# where can i get some java moss?



## hlfelipe (Mar 4, 2011)

well, im just starting here so, i have a 20 gal tank with guppies and ghost shrimps, i want to get more guppies. so i want to do a java moss wall, but i dont know where to get, and the plaes where i go they dont have it =(
so if you guys know where to get it or a little bit for free please let me know.
thanks. 
i live in brampton btw hehe


----------



## chriscro (Dec 3, 2010)

i saw a ton of it at a new aquarium store which opened up just 2 minute from BA in mississauga on dundas street you can't miss it. 
its 2 mins from cams aquatica and dragon aquarium great store just opened and are giving some decent deals if you bargin a bit.


----------



## hlfelipe (Mar 4, 2011)

thanx chriscro, gonna check it out this weekend. =)


----------



## bettasandbeads (Aug 18, 2010)

*java moss*

There should be plendy of Java moss at the HDAS auction on Sunday. Legion Hall in Waterdown. Easy to get to and there will be lots of fish and plants.
If you are driving over to Missis, not that farther to Waterdown.
Catherine


----------



## bettaforu (Sep 6, 2009)

Where is this new aquarium store in Miss....what is the name of it.

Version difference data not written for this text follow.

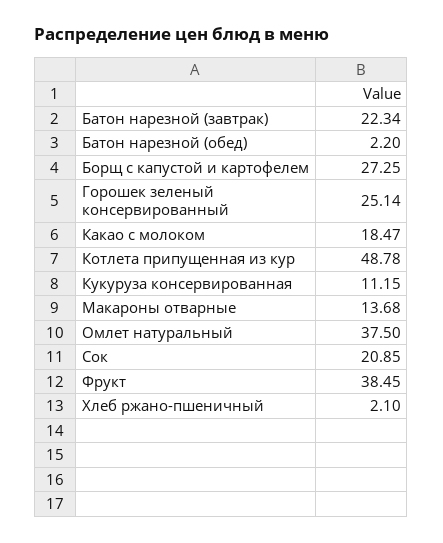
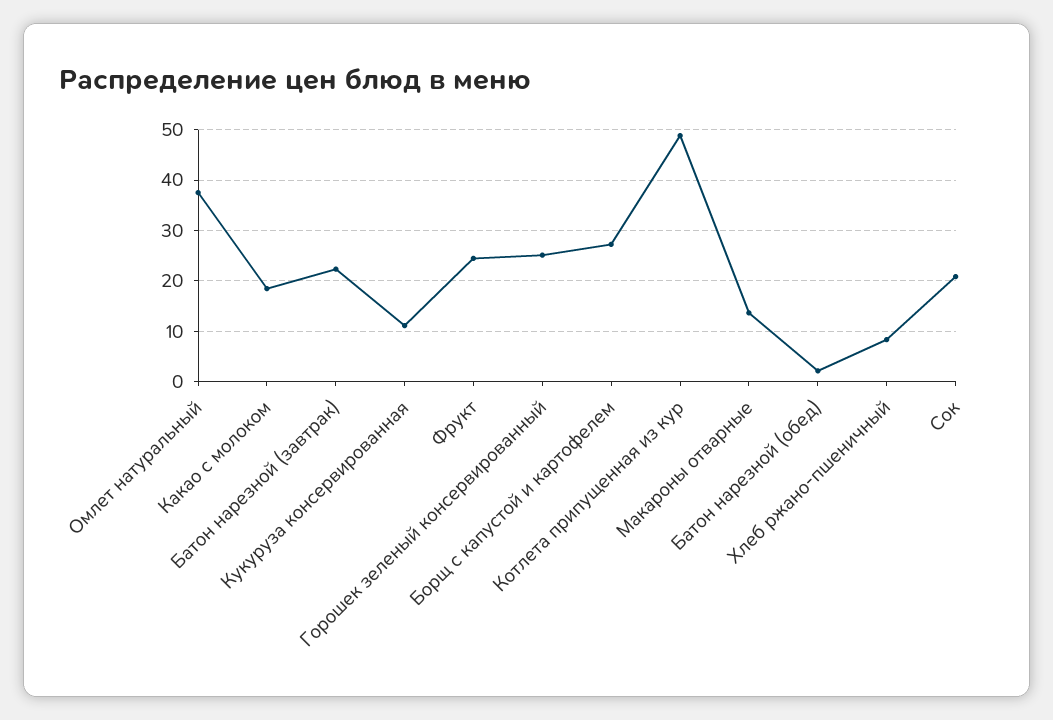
Фрукт: 38.45 -> 24
Хлеб ржано-пшеничный: 2.1 -> 8

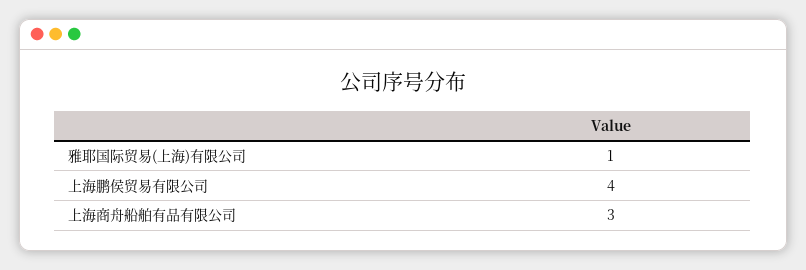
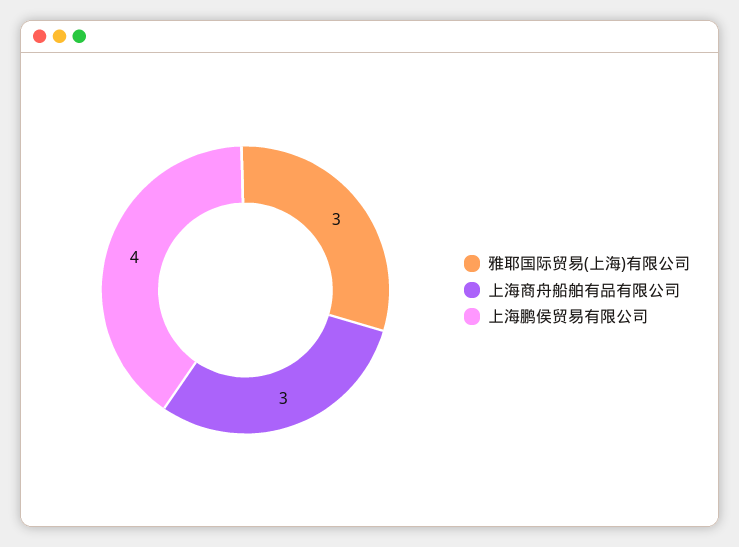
雅耶国际贸易(上海)有限公司: 1 -> 3

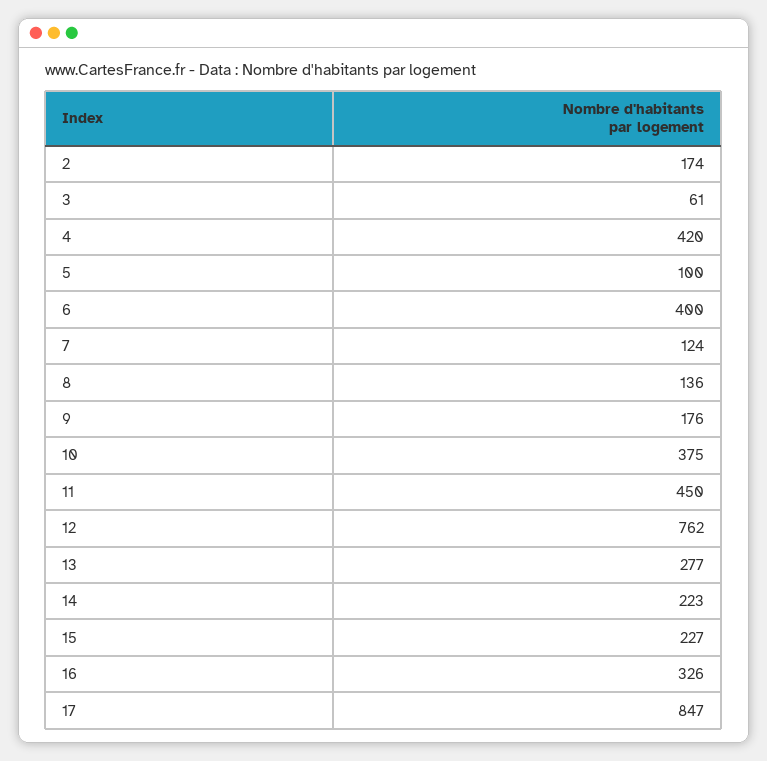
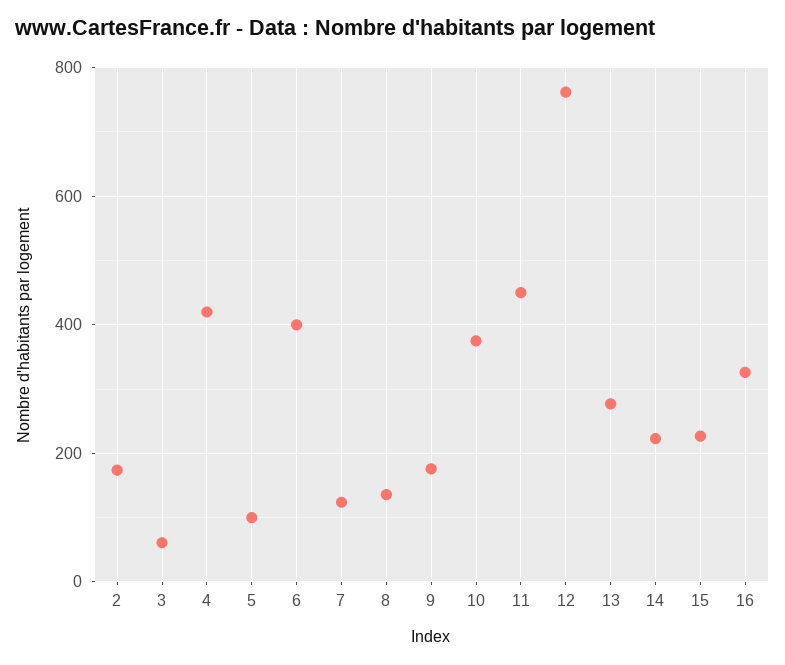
17: 847 -> none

I know the Dragon aquarium but don't remember seeing another store.


----------



## chriscro (Dec 3, 2010)

not sure of the same but its on dundas closer to the highway, you can't miss it less then a km away. right off of dundas in a large building i think its near stantford street.


----------



## multitanksyndrome (Mar 28, 2011)

is it aquatic kingdom? , across from the Timmies, good selection of corals and plants as well as reptiles, FW fish and SW fish.... Price is boarder line, in fact most livestock is more expensive than BAs but corals and plants are good deals


----------



## GT3 (Nov 24, 2010)

hlfelipe said:


> well, im just starting here so, i have a 20 gal tank with guppies and ghost shrimps, i want to get more guppies. so i want to do a java moss wall, but i dont know where to get, and the plaes where i go they dont have it =(
> so if you guys know where to get it or a little bit for free please let me know.
> thanks.
> i live in brampton btw hehe


ya i have the same thing guppy + shrimp java moss tank, the guppies breeding like crazy, 10+ new fish every 2 weeks


----------



## hlfelipe (Mar 4, 2011)

GT3 said:


> ya i have the same thing guppy + shrimp java moss tank, the guppies breeding like crazy, 10+ new fish every 2 weeks


sorry fr the late reply hehe, nice to know about ur guppies.
i have 7 adults n 4 little babies hehe


----------